As I say, it's a sample.  For the full list, go here

These guys, fighting to make it to "the show," or to stay there, or to get back there, are rarely mentioned, and are never accused of spoiling "the game," its "integrity" and "rich heritage."  It's not hard to understand why they do it.  The minimum major-league salary currently stands at $490,000, which is probably northward of what your neighborhood orthodontist pulls down, and the pension plan eliminates former players' worries about the economy's ebb and flow.  There's a scene in Bull Durham that has in this regard considerable explanatory power.  Say you're in the minor leagues, playing regularly and getting twenty-five at-bats per week.  Seven hits, you stay where you are; eight, and suddenly you have new problems, like the maximum bank deposit insured by the FDIC.  One extra hit per week, explains Crash Davis.  That's how close he was.

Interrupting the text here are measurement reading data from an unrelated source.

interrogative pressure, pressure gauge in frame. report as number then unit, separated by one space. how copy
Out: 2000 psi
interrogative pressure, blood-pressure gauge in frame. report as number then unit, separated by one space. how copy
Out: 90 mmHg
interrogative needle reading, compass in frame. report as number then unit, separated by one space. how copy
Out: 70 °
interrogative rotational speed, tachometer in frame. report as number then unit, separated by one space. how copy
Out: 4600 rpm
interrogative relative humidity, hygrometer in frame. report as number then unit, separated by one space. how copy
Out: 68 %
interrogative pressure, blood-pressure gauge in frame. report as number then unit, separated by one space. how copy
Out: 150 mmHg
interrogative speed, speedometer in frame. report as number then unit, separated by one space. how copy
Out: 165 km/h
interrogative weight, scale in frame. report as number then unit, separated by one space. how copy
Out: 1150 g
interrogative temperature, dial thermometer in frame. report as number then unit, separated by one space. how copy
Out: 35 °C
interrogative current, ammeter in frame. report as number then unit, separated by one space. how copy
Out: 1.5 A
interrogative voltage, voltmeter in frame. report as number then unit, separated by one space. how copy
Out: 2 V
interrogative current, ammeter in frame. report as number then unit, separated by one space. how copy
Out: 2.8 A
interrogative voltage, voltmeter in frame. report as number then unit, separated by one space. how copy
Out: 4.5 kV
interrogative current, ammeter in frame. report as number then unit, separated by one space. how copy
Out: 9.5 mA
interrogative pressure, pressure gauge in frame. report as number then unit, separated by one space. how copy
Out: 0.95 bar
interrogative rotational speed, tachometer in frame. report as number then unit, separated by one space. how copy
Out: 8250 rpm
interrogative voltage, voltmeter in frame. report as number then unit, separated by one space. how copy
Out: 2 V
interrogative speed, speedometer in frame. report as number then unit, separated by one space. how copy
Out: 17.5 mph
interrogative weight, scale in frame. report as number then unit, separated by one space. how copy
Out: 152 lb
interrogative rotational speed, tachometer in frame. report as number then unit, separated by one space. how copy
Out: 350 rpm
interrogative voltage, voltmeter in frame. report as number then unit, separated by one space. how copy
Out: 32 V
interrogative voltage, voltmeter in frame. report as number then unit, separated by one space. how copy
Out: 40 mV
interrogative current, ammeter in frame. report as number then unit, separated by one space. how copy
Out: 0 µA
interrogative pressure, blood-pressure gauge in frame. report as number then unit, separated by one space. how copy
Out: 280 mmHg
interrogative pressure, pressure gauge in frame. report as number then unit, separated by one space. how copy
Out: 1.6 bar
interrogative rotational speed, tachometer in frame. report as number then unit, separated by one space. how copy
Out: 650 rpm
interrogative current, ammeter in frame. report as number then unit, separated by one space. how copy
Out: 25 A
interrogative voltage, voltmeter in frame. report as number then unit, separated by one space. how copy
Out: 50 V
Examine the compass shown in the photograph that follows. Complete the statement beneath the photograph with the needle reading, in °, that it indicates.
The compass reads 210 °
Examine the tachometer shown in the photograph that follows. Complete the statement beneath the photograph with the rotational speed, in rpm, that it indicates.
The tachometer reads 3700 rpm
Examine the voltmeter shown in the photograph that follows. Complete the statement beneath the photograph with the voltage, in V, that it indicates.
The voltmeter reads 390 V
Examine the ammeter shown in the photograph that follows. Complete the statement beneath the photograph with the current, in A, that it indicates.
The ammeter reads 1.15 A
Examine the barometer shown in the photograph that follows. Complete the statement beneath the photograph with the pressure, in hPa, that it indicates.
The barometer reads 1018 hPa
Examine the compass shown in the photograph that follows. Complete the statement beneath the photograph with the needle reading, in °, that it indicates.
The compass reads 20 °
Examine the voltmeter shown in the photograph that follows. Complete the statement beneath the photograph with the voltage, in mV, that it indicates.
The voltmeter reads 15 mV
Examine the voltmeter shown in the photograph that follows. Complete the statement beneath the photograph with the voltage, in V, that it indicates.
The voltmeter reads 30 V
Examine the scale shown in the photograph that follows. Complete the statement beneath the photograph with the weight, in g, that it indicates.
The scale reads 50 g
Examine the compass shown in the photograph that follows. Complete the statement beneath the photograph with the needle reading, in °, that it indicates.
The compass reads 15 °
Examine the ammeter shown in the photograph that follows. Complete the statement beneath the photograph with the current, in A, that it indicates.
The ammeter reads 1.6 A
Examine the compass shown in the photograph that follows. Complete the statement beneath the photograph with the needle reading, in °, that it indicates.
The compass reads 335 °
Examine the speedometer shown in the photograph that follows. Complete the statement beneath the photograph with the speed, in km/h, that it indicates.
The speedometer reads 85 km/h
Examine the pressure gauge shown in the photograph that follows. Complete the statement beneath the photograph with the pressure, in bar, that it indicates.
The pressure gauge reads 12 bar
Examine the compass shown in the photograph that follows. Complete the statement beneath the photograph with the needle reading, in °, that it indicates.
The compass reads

Of course such guys are looking for an edge.  They're not guilty of crimes against humanity or baseball.  To hate them, you'd have to care deeply about other unknown borderline players being displaced by "cheaters."  The general state of affairs is more evidence for the truth of Thoreau's dictum concerning how "the mass of men lead lives of quiet desperation."